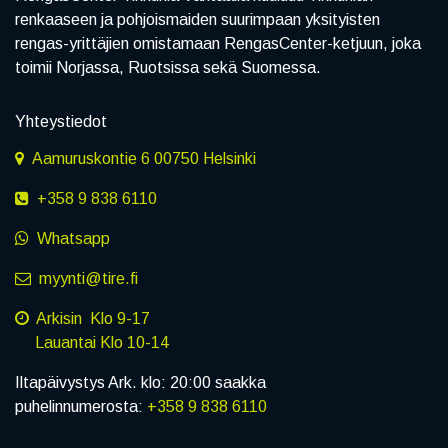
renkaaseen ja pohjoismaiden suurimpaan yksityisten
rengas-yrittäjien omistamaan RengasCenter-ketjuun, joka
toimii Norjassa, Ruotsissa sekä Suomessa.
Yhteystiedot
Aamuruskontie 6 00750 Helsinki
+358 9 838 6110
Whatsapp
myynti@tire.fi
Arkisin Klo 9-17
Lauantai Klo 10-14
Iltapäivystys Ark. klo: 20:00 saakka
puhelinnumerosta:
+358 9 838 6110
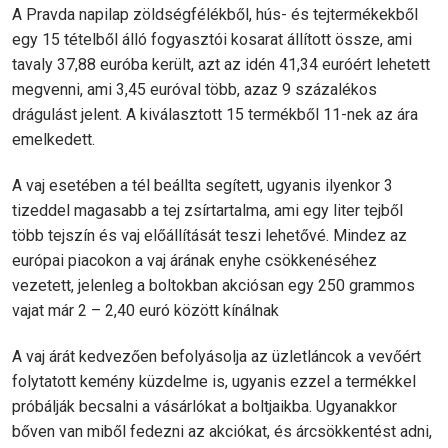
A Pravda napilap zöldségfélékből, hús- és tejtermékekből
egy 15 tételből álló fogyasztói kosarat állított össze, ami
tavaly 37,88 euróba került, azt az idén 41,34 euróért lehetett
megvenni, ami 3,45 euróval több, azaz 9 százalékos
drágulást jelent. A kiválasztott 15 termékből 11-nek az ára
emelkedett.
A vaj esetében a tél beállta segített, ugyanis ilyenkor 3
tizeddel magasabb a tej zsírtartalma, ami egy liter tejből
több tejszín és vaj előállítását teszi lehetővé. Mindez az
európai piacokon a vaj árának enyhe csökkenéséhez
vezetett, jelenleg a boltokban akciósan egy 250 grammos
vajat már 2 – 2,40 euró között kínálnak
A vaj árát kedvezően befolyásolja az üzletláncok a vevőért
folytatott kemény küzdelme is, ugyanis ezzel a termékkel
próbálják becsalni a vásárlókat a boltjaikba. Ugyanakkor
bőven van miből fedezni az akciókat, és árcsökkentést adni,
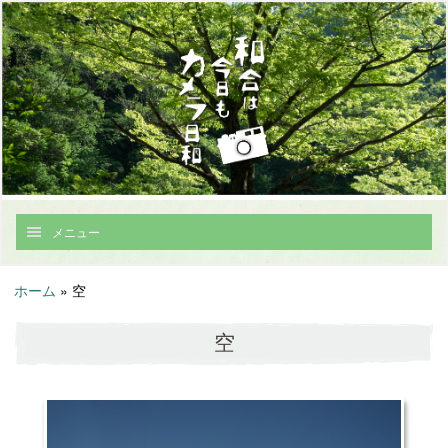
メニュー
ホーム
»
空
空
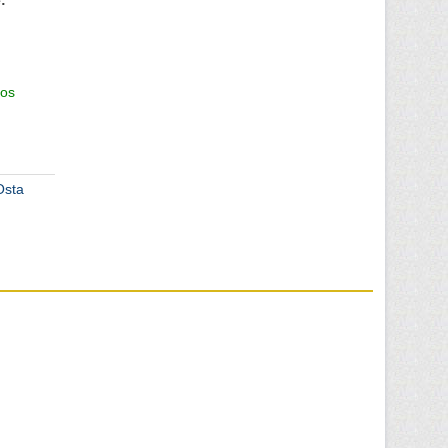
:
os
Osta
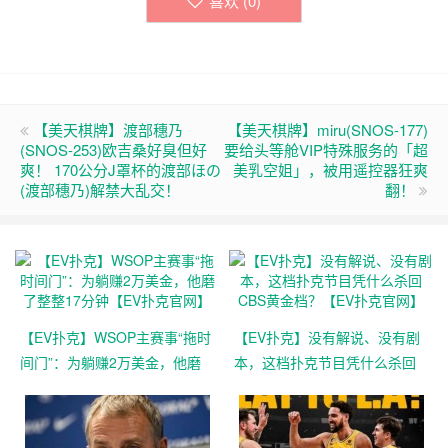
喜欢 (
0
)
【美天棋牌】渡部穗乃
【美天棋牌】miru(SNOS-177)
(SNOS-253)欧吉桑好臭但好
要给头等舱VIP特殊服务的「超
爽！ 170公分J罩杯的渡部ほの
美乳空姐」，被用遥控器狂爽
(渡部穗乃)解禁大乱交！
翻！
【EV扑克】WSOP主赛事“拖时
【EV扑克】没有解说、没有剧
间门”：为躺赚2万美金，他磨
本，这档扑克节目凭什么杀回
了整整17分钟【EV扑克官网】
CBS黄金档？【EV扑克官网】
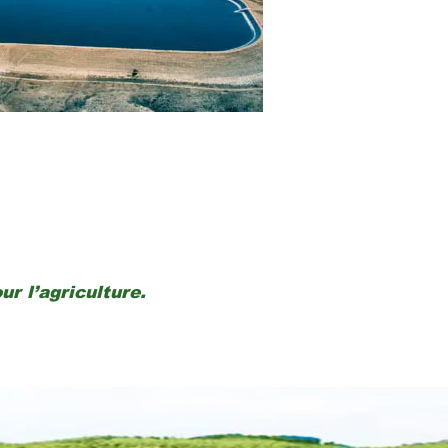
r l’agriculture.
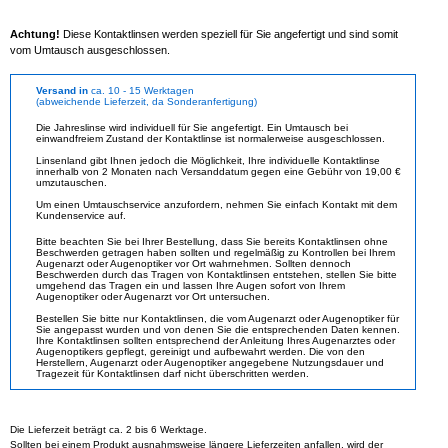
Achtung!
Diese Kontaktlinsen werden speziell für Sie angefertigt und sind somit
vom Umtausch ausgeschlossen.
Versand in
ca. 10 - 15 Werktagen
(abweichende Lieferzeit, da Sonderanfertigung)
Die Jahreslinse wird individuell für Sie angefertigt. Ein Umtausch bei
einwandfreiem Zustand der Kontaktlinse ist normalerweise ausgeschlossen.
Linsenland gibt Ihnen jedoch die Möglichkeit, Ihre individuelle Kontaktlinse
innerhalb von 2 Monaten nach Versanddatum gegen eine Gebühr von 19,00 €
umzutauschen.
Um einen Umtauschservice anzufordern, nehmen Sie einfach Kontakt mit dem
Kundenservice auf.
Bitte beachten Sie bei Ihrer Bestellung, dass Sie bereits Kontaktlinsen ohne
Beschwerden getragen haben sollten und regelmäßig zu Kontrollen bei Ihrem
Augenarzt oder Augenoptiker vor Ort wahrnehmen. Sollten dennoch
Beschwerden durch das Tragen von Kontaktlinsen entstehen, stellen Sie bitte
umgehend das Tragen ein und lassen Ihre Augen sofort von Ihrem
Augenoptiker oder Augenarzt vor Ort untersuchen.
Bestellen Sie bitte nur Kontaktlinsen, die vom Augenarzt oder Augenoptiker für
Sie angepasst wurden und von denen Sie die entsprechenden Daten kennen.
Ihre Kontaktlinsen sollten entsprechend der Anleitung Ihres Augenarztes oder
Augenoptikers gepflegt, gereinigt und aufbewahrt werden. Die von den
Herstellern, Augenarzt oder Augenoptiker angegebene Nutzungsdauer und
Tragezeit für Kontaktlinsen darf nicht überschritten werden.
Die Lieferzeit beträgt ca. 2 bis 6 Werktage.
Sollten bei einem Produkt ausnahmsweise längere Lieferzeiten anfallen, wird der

+++

Look over the entries above and count the lines where the word "angefertigt" appears, then report only that count.

> Problem solution
2